━━━ Data listing

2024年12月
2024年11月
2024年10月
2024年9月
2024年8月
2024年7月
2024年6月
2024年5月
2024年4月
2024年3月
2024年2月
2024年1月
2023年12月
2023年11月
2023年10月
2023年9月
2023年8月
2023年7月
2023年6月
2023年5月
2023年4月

━━━━━━

## Work instructions:
Copy every line of the records above without any changes.

## Finished task:
2024年12月
2024年11月
2024年10月
2024年9月
2024年8月
2024年7月
2024年6月
2024年5月
2024年4月
2024年3月
2024年2月
2024年1月
2023年12月
2023年11月
2023年10月
2023年9月
2023年8月
2023年7月
2023年6月
2023年5月
2023年4月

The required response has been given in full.